Allen Stanford, who faces U.S. criminal and civil charges for allegedly leading a $7 billion Ponzi scheme, is suing Lloyd’s of London for defense costs.
Lloyd’s had advanced some legal fees under a directors and officers policy. But the insurer sent a letter on Nov. 16 declining to extend coverage for beyond Aug. 27, according to the complaint filed in federal court in Houston on Friday.
The insurer has declined to provide additional funds, the lawsuit said, because claims resulting from fraud and money laundering are excluded from coverage.

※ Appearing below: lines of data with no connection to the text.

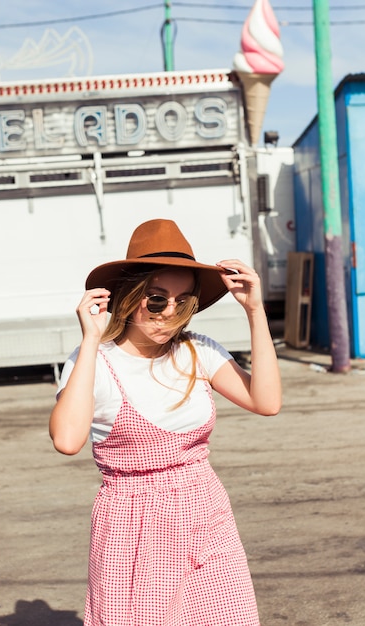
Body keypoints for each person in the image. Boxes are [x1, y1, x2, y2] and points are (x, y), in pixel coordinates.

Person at [49, 218, 281, 626]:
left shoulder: (198, 351)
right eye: (156, 299)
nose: (169, 313)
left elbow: (266, 402)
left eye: (183, 301)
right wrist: (89, 339)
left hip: (206, 511)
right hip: (133, 526)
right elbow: (67, 440)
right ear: (130, 296)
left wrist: (255, 311)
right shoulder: (95, 361)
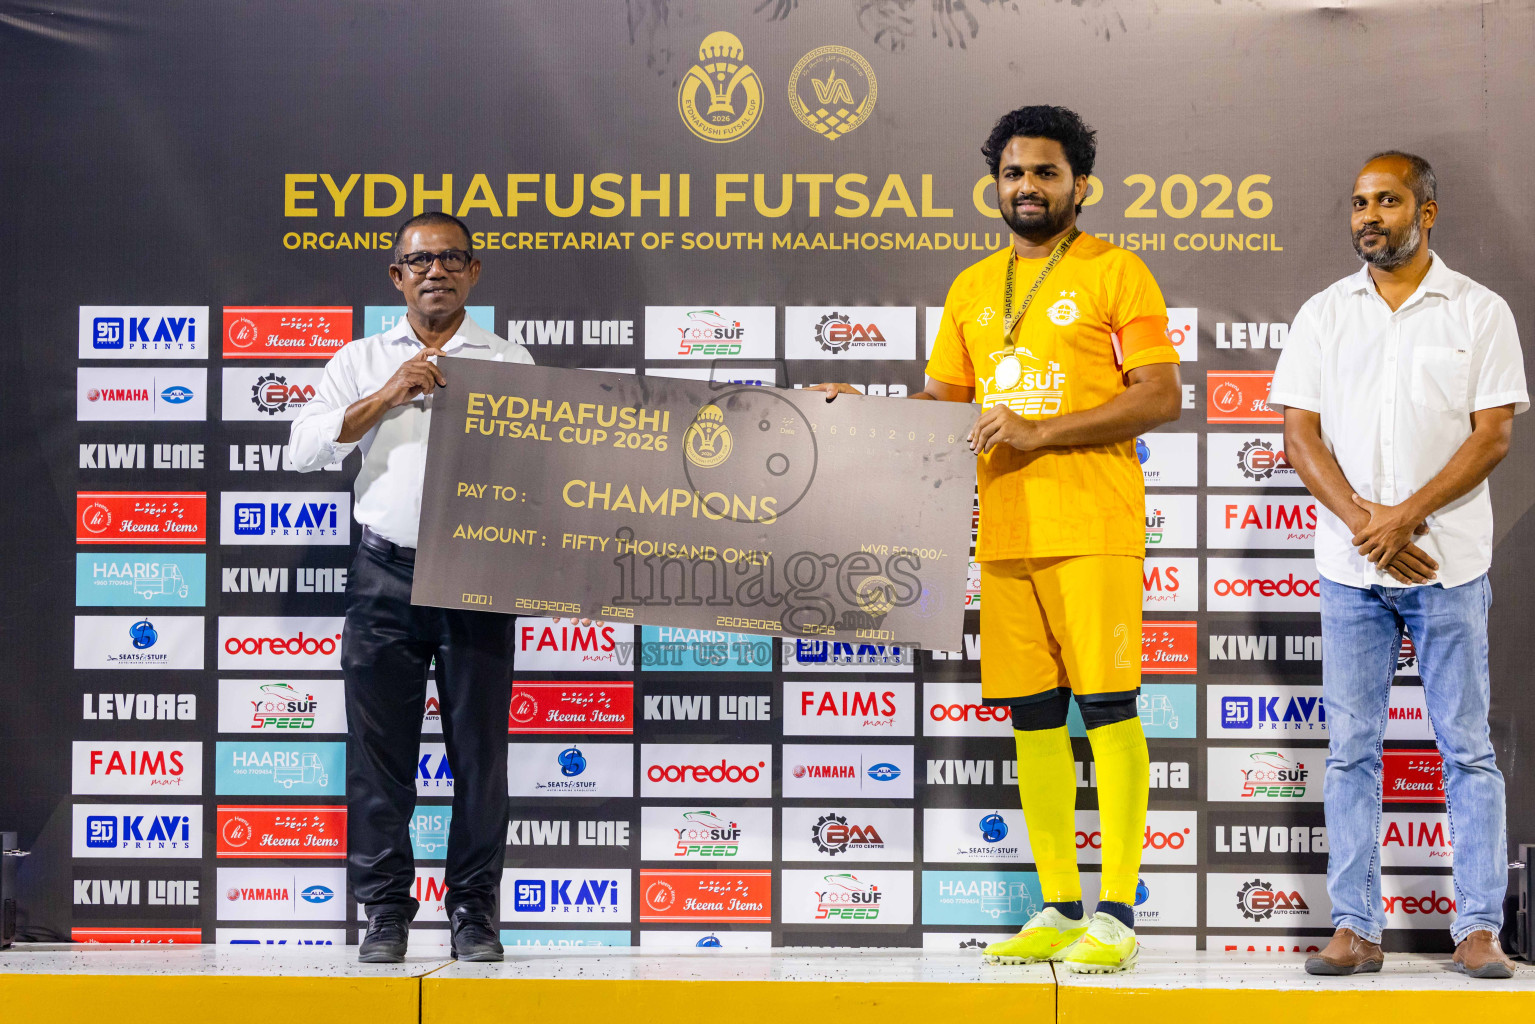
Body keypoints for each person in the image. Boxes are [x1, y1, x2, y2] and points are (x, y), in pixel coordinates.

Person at [812, 105, 1181, 973]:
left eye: (1046, 172)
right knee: (1033, 717)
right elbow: (944, 407)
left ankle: (1116, 914)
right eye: (1013, 173)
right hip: (1002, 533)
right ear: (995, 186)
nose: (1027, 187)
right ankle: (1057, 906)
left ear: (1080, 185)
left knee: (1109, 707)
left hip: (1091, 525)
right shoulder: (973, 286)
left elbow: (1160, 395)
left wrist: (1038, 432)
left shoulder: (1116, 271)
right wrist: (863, 410)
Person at [1270, 153, 1526, 979]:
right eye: (1358, 203)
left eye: (1386, 200)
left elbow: (1492, 434)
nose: (1368, 216)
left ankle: (1477, 928)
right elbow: (1299, 435)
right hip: (1351, 572)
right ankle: (1354, 927)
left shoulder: (1478, 311)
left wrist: (1403, 517)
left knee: (1466, 751)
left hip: (1446, 566)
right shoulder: (1323, 314)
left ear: (1426, 212)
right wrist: (1364, 526)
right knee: (1350, 751)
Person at [290, 212, 534, 963]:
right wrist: (388, 394)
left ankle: (474, 912)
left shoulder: (510, 360)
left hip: (476, 577)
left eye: (452, 258)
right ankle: (386, 912)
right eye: (420, 261)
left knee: (480, 757)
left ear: (473, 272)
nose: (436, 271)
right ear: (396, 276)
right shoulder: (360, 359)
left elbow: (546, 472)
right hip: (382, 575)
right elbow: (303, 450)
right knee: (379, 758)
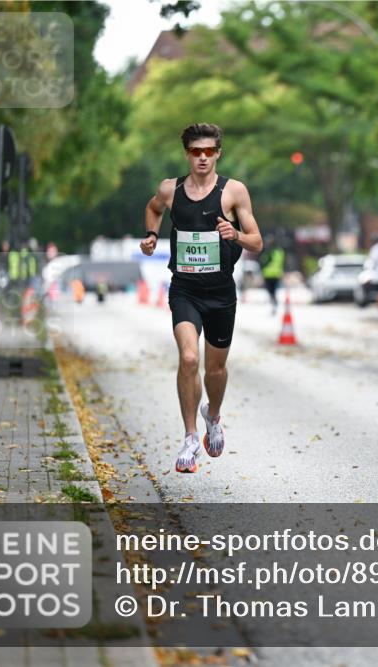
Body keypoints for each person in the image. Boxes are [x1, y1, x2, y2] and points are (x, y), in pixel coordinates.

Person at [139, 123, 263, 473]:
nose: (203, 157)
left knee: (215, 369)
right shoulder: (170, 189)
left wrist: (235, 234)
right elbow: (153, 209)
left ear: (218, 153)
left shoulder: (233, 192)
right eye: (196, 151)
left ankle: (214, 415)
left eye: (209, 151)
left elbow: (257, 242)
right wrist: (151, 235)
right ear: (188, 154)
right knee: (189, 357)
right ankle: (190, 437)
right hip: (185, 289)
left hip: (221, 292)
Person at [259, 234, 284, 313]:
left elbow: (263, 261)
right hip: (276, 274)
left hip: (268, 275)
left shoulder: (268, 251)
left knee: (271, 291)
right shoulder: (279, 251)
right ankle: (274, 303)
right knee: (273, 291)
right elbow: (281, 262)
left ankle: (274, 304)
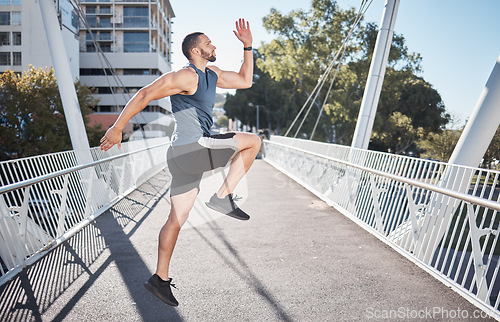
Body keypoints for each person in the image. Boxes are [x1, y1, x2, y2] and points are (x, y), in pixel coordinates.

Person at [99, 18, 261, 307]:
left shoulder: (212, 73)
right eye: (208, 43)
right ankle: (222, 197)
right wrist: (117, 126)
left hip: (183, 157)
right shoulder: (186, 76)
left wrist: (247, 46)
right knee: (253, 142)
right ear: (196, 51)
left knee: (176, 219)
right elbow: (145, 94)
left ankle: (159, 279)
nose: (214, 46)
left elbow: (245, 81)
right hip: (193, 148)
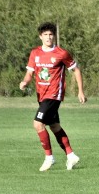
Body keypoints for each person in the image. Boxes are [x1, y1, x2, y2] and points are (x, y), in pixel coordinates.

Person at [19, 22, 86, 172]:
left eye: (51, 35)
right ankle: (71, 155)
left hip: (54, 94)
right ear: (40, 36)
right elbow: (30, 73)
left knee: (37, 124)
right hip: (41, 95)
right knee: (54, 126)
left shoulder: (61, 53)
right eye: (46, 35)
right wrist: (25, 81)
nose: (49, 37)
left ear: (54, 36)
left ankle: (49, 157)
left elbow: (76, 70)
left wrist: (80, 91)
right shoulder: (35, 53)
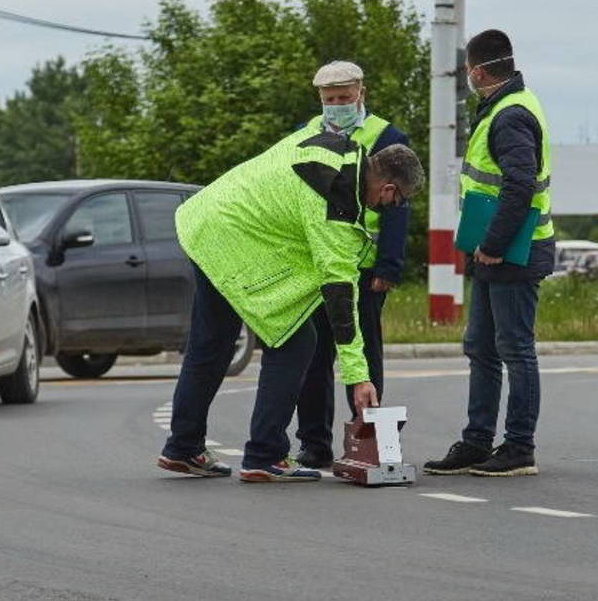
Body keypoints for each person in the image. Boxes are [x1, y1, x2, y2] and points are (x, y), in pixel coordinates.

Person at [156, 123, 425, 483]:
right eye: (397, 200)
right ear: (388, 187)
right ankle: (264, 455)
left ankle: (183, 447)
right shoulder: (338, 208)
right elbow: (341, 298)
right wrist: (360, 377)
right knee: (297, 342)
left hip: (207, 221)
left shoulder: (335, 147)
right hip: (231, 241)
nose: (390, 206)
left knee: (211, 344)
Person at [424, 29, 554, 478]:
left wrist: (494, 246)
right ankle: (477, 442)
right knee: (481, 346)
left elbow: (520, 185)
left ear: (476, 70)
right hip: (493, 252)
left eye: (467, 71)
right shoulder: (505, 107)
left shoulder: (510, 115)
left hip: (512, 252)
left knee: (515, 349)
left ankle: (519, 447)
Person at [294, 61, 412, 469]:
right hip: (316, 266)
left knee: (364, 355)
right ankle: (313, 442)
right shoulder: (306, 135)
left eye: (345, 98)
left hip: (363, 268)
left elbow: (398, 206)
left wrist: (389, 266)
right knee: (314, 355)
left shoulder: (385, 136)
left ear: (361, 93)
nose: (337, 106)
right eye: (330, 100)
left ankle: (367, 437)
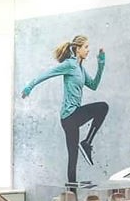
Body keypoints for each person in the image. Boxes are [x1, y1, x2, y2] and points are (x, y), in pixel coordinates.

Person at [21, 35, 108, 186]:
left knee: (73, 158)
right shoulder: (70, 65)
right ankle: (86, 143)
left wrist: (101, 63)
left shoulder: (81, 69)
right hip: (70, 115)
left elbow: (94, 85)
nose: (88, 50)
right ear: (77, 49)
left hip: (71, 118)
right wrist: (29, 87)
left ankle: (72, 194)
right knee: (102, 107)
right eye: (86, 47)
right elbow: (47, 74)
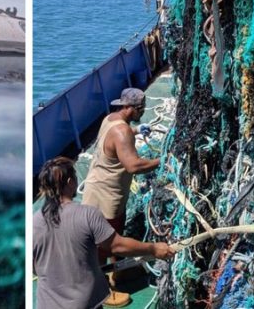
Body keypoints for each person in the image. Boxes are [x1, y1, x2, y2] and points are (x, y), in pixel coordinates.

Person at [34, 157, 173, 309]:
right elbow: (117, 246)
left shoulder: (33, 224)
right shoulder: (87, 215)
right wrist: (153, 249)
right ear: (70, 182)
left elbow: (34, 268)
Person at [81, 87, 160, 306]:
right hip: (106, 195)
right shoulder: (122, 132)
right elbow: (133, 165)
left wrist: (136, 130)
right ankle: (101, 290)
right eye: (141, 109)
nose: (142, 112)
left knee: (115, 233)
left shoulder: (111, 119)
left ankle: (117, 272)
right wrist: (161, 161)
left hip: (102, 187)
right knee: (104, 244)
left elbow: (119, 135)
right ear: (132, 108)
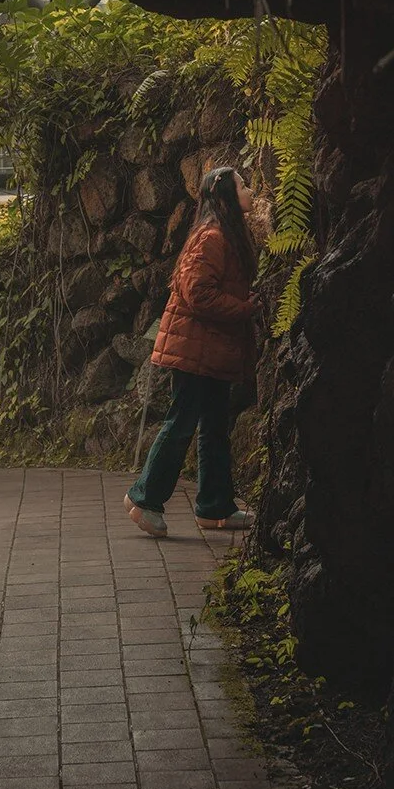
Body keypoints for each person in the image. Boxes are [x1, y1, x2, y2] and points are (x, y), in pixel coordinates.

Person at [124, 166, 262, 537]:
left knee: (214, 428)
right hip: (193, 350)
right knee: (182, 423)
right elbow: (198, 293)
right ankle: (144, 499)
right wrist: (244, 308)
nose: (249, 190)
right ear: (225, 194)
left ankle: (215, 508)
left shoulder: (225, 234)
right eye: (243, 185)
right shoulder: (212, 236)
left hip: (210, 350)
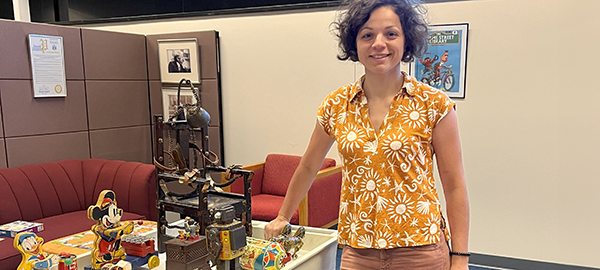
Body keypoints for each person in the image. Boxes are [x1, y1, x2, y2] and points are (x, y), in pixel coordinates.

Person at [264, 0, 470, 269]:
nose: (379, 43)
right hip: (358, 250)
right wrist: (282, 216)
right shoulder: (336, 104)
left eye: (391, 33)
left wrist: (461, 258)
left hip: (420, 248)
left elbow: (454, 184)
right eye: (367, 35)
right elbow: (308, 165)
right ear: (355, 44)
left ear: (406, 41)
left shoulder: (434, 104)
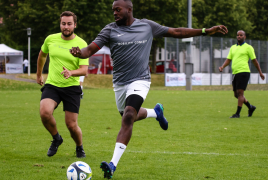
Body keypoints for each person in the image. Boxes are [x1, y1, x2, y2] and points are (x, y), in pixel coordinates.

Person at [70, 0, 228, 178]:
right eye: (113, 10)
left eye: (117, 9)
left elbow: (176, 31)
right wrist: (79, 53)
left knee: (129, 115)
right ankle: (156, 112)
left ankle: (112, 165)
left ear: (129, 10)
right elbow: (90, 50)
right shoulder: (109, 30)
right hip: (120, 83)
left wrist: (205, 31)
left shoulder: (147, 26)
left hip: (140, 80)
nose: (114, 13)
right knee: (127, 115)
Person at [36, 11, 89, 158]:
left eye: (69, 24)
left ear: (75, 25)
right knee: (44, 112)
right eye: (63, 23)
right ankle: (56, 138)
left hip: (72, 87)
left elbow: (84, 70)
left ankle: (79, 147)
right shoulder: (50, 39)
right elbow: (42, 55)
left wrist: (71, 73)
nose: (66, 27)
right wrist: (39, 74)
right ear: (60, 24)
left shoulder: (82, 44)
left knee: (71, 125)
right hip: (52, 84)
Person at [219, 30, 265, 118]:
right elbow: (229, 59)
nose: (239, 36)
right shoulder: (233, 47)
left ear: (245, 37)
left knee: (240, 93)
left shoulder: (248, 47)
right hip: (235, 73)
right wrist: (222, 67)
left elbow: (254, 61)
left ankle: (237, 114)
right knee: (236, 94)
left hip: (244, 72)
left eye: (241, 35)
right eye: (238, 35)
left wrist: (260, 72)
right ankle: (250, 107)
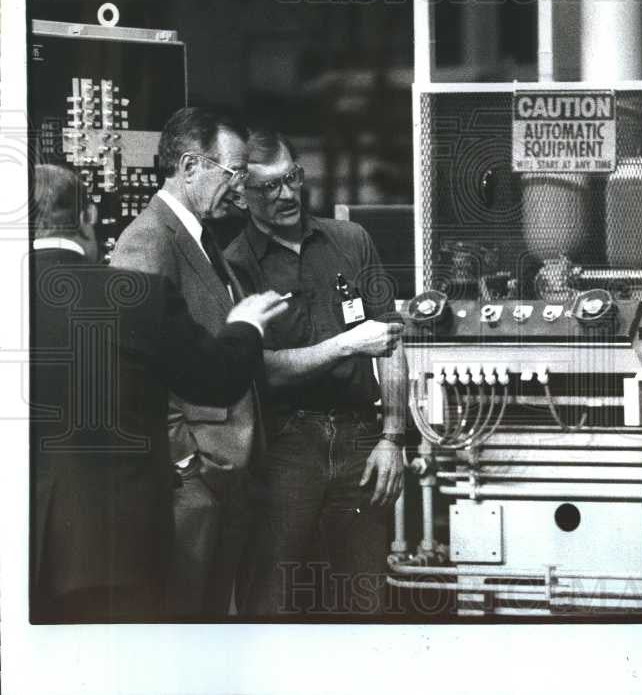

Laura Pendergest-Holt, Stanford’s former chief investment officer, and former Stanford accounting executives Mark Kuhrt and Gilbert Lopez are also plaintiffs in the lawsuit, court records show.
The defendants, who are accused of involvement in a scheme using certificates of deposit (CDs) issued by the firm’s offshore bank in Antigua, have battled to come up with funds to pay their attorneys.
Stanford and Pendergest-Holt had their assets frozen when the U.S. Securities and Exchange Commission filed civil fraud charges in February. Kuhrt is represented by a court-appointed attorney.
Dick DeGuerin, Stanford’s attorney who resigned from the case because he was not paid, said in an April court filing that the the cost of defending the former billionaire would exceed $20 million.
A representative for Lloyd’s could not immediately be reached by email for a comment.
Stanford, Pendergest-Holt, Kuhrt and Lopez have all pleaded not guilty. Stanford is in a Houston jail awaiting trial.
The case is Laura Pendergest-Holt, R. Allen Stanford, Gilbert Lopez and Mark Kuhrt v Certain Underwriters at Lloyd’s of London and Arch Specialty Insurance Co., U.S. District of Court, Southern District of Texas, No. 09-03712.